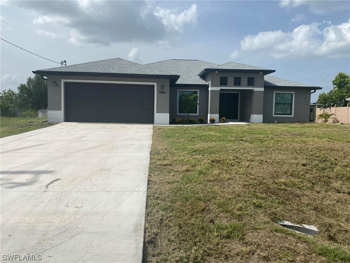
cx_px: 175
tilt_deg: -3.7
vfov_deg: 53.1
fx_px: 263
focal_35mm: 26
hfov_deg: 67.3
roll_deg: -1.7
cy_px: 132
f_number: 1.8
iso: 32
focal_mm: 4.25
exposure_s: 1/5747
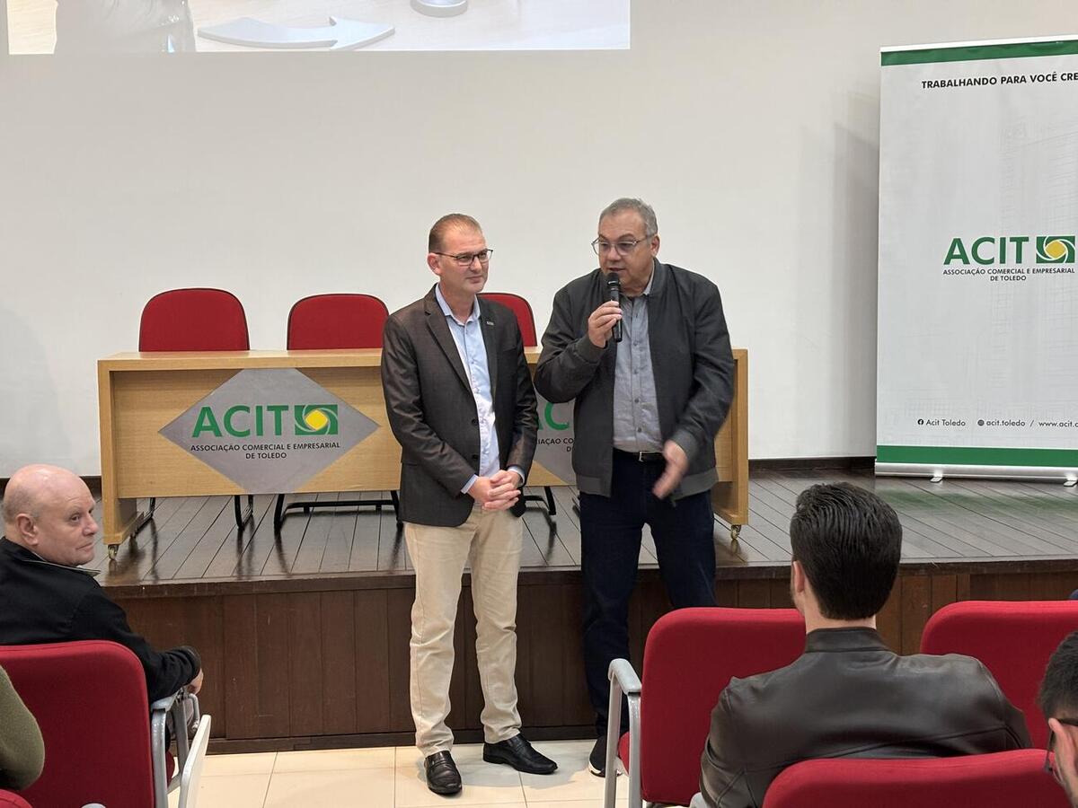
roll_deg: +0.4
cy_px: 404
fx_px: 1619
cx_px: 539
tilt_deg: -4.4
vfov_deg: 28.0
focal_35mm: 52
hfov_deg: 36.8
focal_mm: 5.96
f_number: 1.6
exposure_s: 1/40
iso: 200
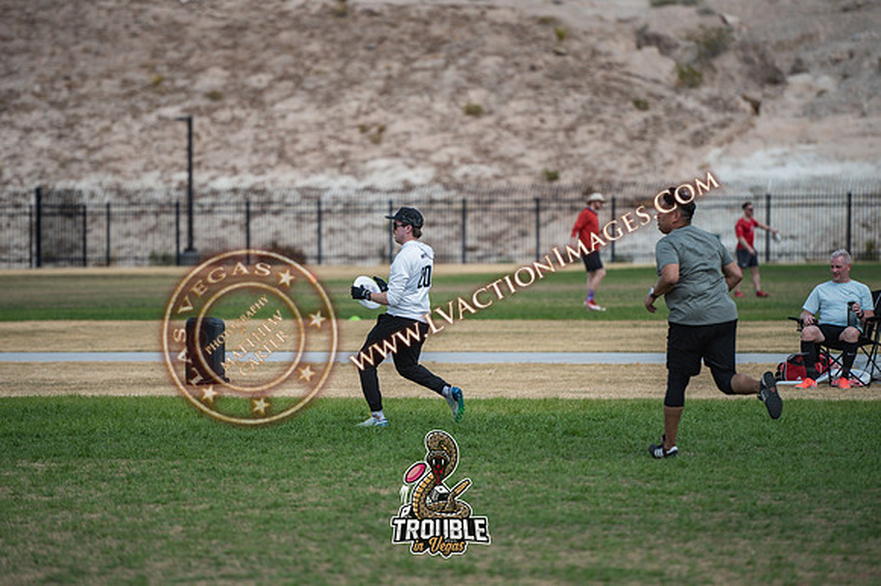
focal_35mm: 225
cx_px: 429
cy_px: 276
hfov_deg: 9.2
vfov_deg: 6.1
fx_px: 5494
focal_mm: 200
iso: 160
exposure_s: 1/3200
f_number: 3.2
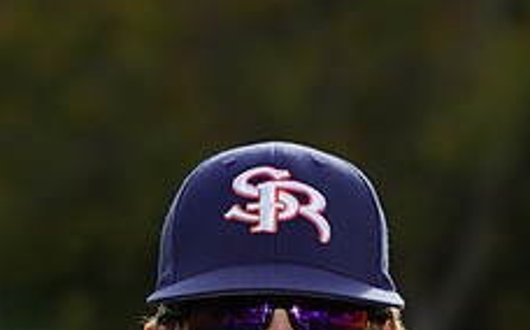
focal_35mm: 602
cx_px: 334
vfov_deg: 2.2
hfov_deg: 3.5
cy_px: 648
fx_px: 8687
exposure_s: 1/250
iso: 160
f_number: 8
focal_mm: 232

What you should do:
Begin at the line containing "roll_deg: +0.4" and write out every line to the end of the data exactly. Skip the pictures.

Task output:
roll_deg: +0.4
cy_px: 404
fx_px: 1619
cx_px: 539
tilt_deg: -4.4
vfov_deg: 28.0
focal_35mm: 52
hfov_deg: 36.8
focal_mm: 5.96
f_number: 1.6
exposure_s: 1/40
iso: 200
focal_35mm: 225
cx_px: 429
cy_px: 276
hfov_deg: 9.2
vfov_deg: 6.1
fx_px: 5494
focal_mm: 200
iso: 160
exposure_s: 1/3200
f_number: 3.2
focal_35mm: 602
cx_px: 334
vfov_deg: 2.2
hfov_deg: 3.5
cy_px: 648
fx_px: 8687
exposure_s: 1/250
iso: 160
f_number: 8
focal_mm: 232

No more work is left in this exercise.